SOURCE MATERIAL Block Start

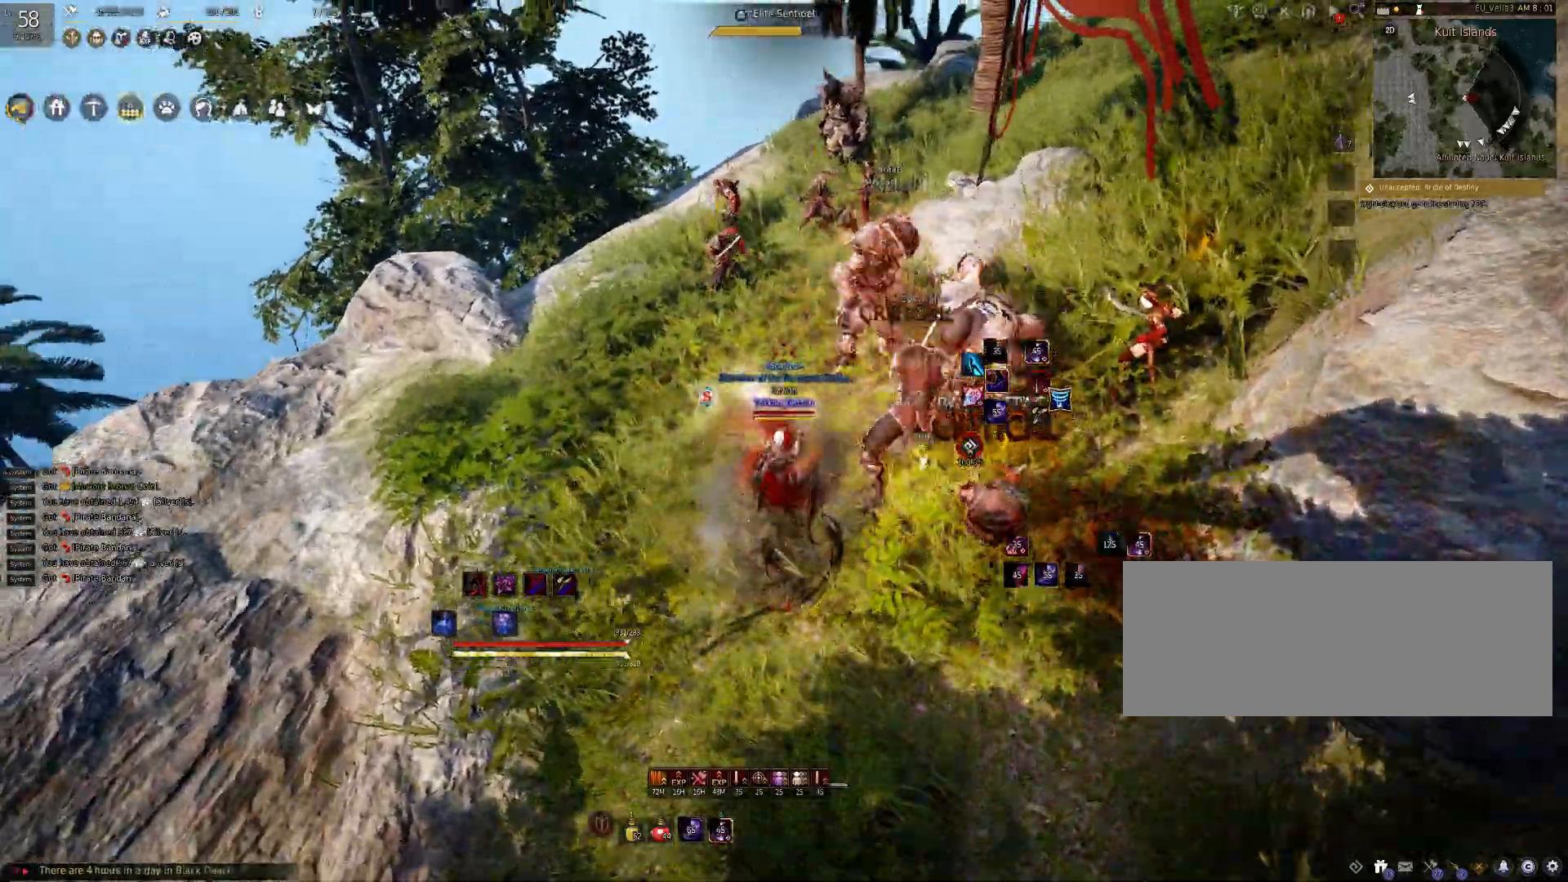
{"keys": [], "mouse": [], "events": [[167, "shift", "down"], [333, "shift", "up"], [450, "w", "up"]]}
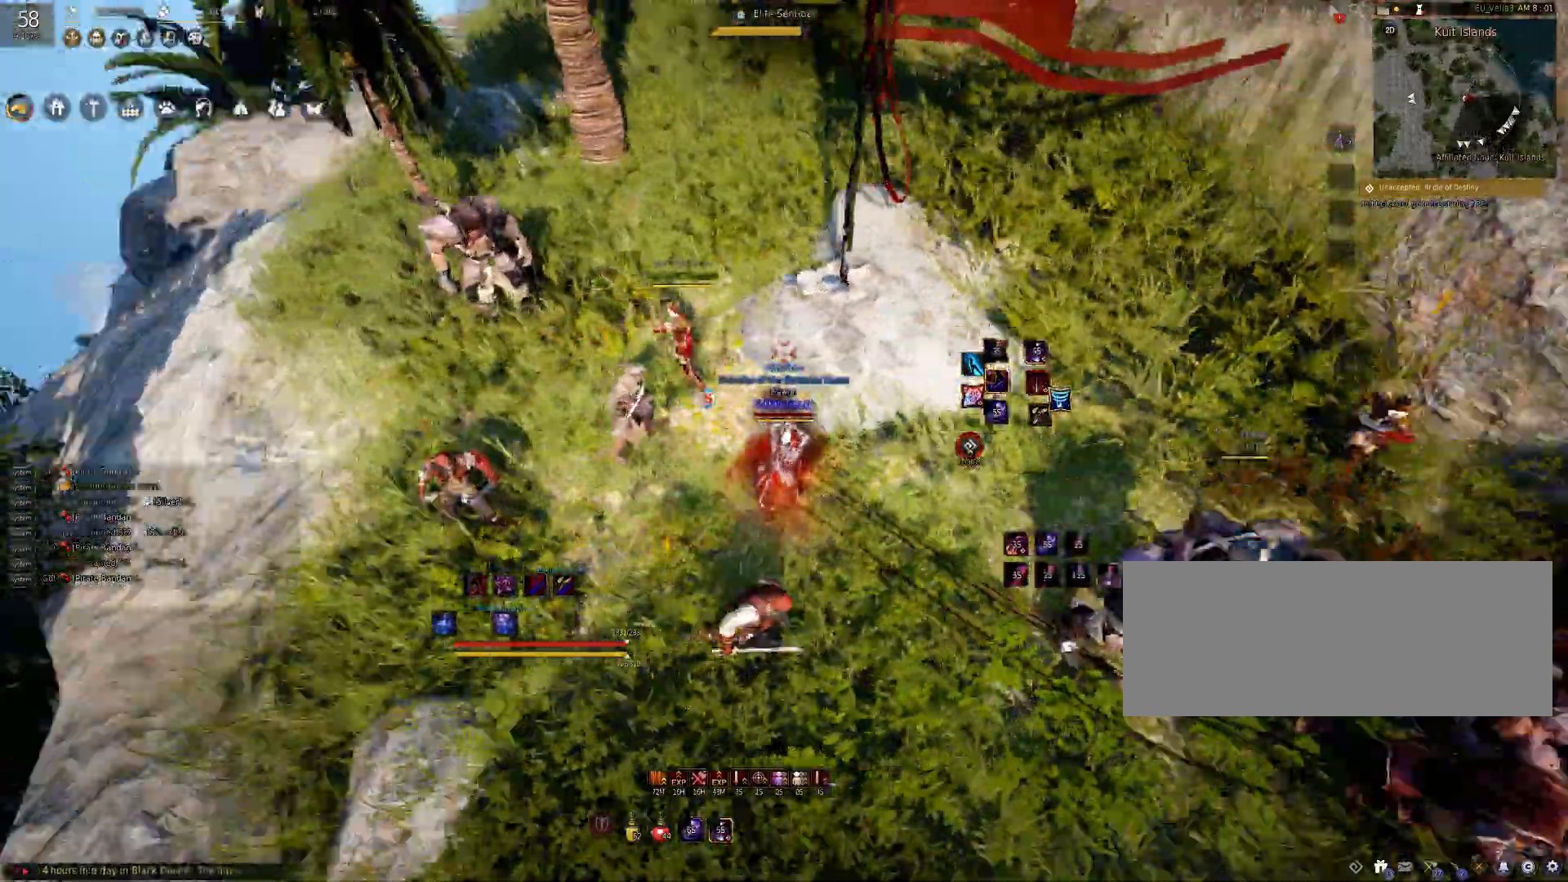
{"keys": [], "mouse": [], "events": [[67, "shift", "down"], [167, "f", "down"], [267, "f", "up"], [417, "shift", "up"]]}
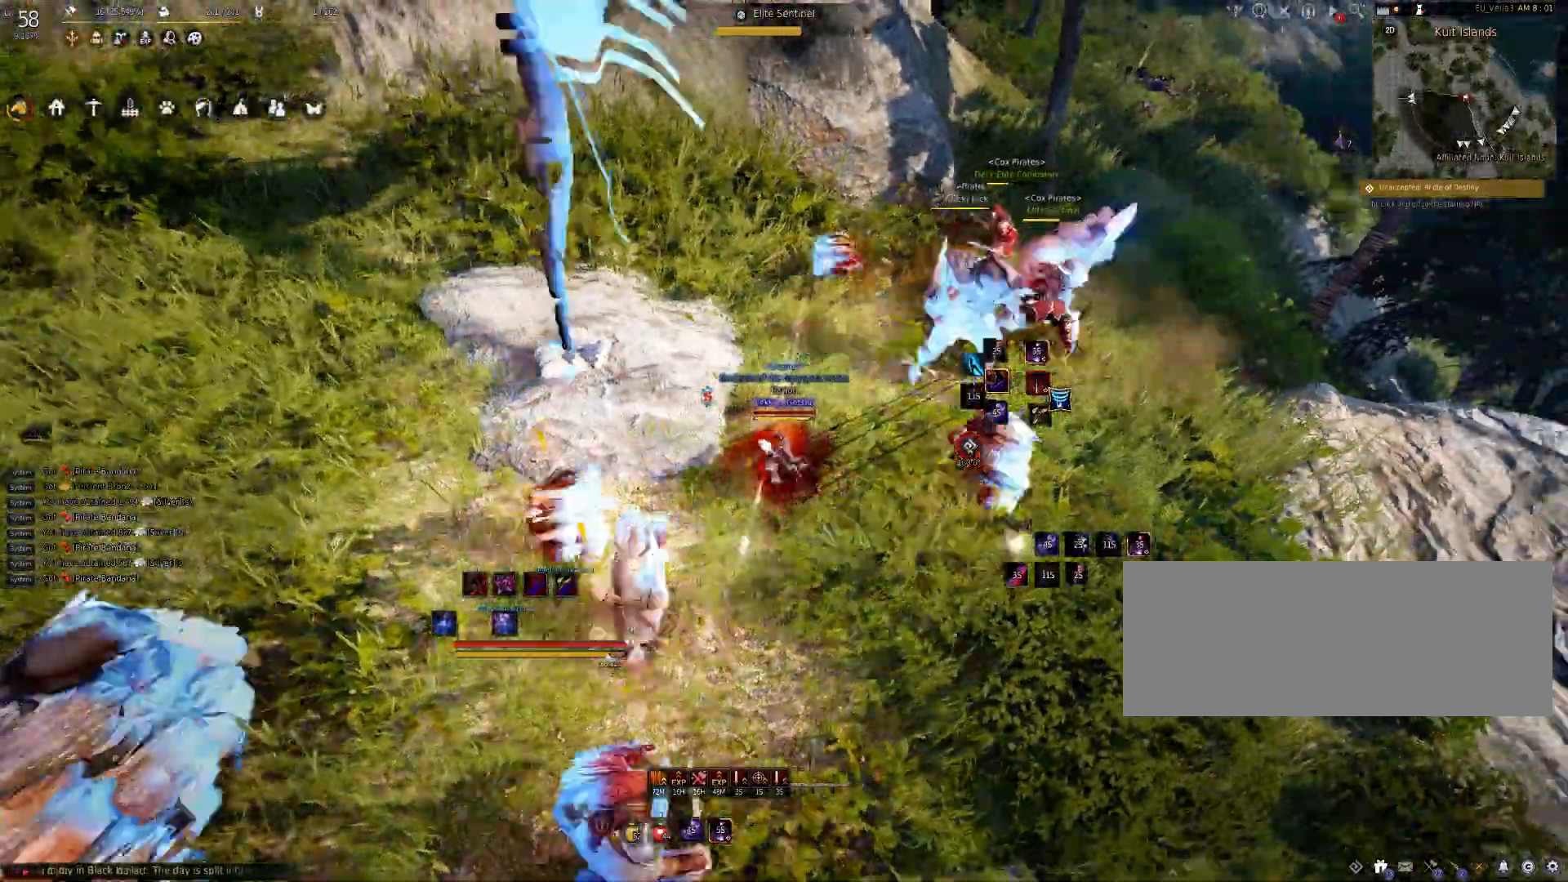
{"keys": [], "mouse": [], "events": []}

SOURCE MATERIAL Block End

TASK TO COMPLETE »
Each line of the data must be transcribed exactly; pictures are not carried over.

PROBLEM SOLUTION »
{"keys": [], "mouse": [], "events": [[167, "shift", "down"], [333, "shift", "up"], [450, "w", "up"]]}
{"keys": [], "mouse": [], "events": [[67, "shift", "down"], [167, "f", "down"], [267, "f", "up"], [417, "shift", "up"]]}
{"keys": [], "mouse": [], "events": []}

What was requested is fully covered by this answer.